Start of Data extract

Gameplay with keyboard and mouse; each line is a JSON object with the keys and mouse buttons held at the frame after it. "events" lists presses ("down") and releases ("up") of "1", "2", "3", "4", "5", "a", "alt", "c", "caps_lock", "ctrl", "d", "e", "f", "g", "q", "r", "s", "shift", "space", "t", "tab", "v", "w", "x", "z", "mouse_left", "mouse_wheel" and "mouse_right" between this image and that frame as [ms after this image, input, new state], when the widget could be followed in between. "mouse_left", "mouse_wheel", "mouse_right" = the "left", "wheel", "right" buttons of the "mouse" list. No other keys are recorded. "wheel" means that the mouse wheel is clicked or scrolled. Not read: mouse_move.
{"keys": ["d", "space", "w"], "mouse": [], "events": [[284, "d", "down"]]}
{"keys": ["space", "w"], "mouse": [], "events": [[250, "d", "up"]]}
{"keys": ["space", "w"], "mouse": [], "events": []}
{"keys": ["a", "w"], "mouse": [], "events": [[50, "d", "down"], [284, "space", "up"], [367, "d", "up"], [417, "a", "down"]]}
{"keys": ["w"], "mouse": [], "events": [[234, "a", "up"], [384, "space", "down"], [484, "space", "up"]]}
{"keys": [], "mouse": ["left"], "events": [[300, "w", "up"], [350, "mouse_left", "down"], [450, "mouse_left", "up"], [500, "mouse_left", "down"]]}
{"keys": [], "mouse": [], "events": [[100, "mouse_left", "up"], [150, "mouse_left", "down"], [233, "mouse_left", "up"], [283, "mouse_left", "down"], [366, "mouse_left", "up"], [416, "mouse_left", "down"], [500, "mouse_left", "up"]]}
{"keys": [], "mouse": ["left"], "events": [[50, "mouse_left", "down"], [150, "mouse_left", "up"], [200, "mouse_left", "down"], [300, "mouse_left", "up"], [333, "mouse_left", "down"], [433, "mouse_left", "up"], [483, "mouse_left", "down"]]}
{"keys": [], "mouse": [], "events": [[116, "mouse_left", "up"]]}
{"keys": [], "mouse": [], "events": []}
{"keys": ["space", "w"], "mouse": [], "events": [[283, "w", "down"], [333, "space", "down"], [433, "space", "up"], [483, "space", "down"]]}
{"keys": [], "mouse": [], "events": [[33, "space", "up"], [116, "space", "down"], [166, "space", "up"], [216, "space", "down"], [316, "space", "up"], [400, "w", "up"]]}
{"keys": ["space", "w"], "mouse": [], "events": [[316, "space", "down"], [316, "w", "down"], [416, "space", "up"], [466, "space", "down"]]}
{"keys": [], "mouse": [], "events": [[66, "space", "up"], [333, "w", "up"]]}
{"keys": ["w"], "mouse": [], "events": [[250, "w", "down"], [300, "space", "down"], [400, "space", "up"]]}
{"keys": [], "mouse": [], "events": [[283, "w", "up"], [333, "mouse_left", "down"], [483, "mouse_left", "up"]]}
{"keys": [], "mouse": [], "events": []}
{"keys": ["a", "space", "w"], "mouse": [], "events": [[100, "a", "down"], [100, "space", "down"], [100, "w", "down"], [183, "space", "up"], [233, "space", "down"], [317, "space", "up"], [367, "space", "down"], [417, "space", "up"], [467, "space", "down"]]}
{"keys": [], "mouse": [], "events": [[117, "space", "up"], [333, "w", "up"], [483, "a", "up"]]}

End of Data extract

[What you need to do] No line may be altered or left out when the data is written out.

[Your response]
Gameplay with keyboard and mouse; each line is a JSON object with the keys and mouse buttons held at the frame after it. "events" lists presses ("down") and releases ("up") of "1", "2", "3", "4", "5", "a", "alt", "c", "caps_lock", "ctrl", "d", "e", "f", "g", "q", "r", "s", "shift", "space", "t", "tab", "v", "w", "x", "z", "mouse_left", "mouse_wheel" and "mouse_right" between this image and that frame as [ms after this image, input, new state], when the widget could be followed in between. "mouse_left", "mouse_wheel", "mouse_right" = the "left", "wheel", "right" buttons of the "mouse" list. No other keys are recorded. "wheel" means that the mouse wheel is clicked or scrolled. Not read: mouse_move.
{"keys": ["d", "space", "w"], "mouse": [], "events": [[284, "d", "down"]]}
{"keys": ["space", "w"], "mouse": [], "events": [[250, "d", "up"]]}
{"keys": ["space", "w"], "mouse": [], "events": []}
{"keys": ["a", "w"], "mouse": [], "events": [[50, "d", "down"], [284, "space", "up"], [367, "d", "up"], [417, "a", "down"]]}
{"keys": ["w"], "mouse": [], "events": [[234, "a", "up"], [384, "space", "down"], [484, "space", "up"]]}
{"keys": [], "mouse": ["left"], "events": [[300, "w", "up"], [350, "mouse_left", "down"], [450, "mouse_left", "up"], [500, "mouse_left", "down"]]}
{"keys": [], "mouse": [], "events": [[100, "mouse_left", "up"], [150, "mouse_left", "down"], [233, "mouse_left", "up"], [283, "mouse_left", "down"], [366, "mouse_left", "up"], [416, "mouse_left", "down"], [500, "mouse_left", "up"]]}
{"keys": [], "mouse": ["left"], "events": [[50, "mouse_left", "down"], [150, "mouse_left", "up"], [200, "mouse_left", "down"], [300, "mouse_left", "up"], [333, "mouse_left", "down"], [433, "mouse_left", "up"], [483, "mouse_left", "down"]]}
{"keys": [], "mouse": [], "events": [[116, "mouse_left", "up"]]}
{"keys": [], "mouse": [], "events": []}
{"keys": ["space", "w"], "mouse": [], "events": [[283, "w", "down"], [333, "space", "down"], [433, "space", "up"], [483, "space", "down"]]}
{"keys": [], "mouse": [], "events": [[33, "space", "up"], [116, "space", "down"], [166, "space", "up"], [216, "space", "down"], [316, "space", "up"], [400, "w", "up"]]}
{"keys": ["space", "w"], "mouse": [], "events": [[316, "space", "down"], [316, "w", "down"], [416, "space", "up"], [466, "space", "down"]]}
{"keys": [], "mouse": [], "events": [[66, "space", "up"], [333, "w", "up"]]}
{"keys": ["w"], "mouse": [], "events": [[250, "w", "down"], [300, "space", "down"], [400, "space", "up"]]}
{"keys": [], "mouse": [], "events": [[283, "w", "up"], [333, "mouse_left", "down"], [483, "mouse_left", "up"]]}
{"keys": [], "mouse": [], "events": []}
{"keys": ["a", "space", "w"], "mouse": [], "events": [[100, "a", "down"], [100, "space", "down"], [100, "w", "down"], [183, "space", "up"], [233, "space", "down"], [317, "space", "up"], [367, "space", "down"], [417, "space", "up"], [467, "space", "down"]]}
{"keys": [], "mouse": [], "events": [[117, "space", "up"], [333, "w", "up"], [483, "a", "up"]]}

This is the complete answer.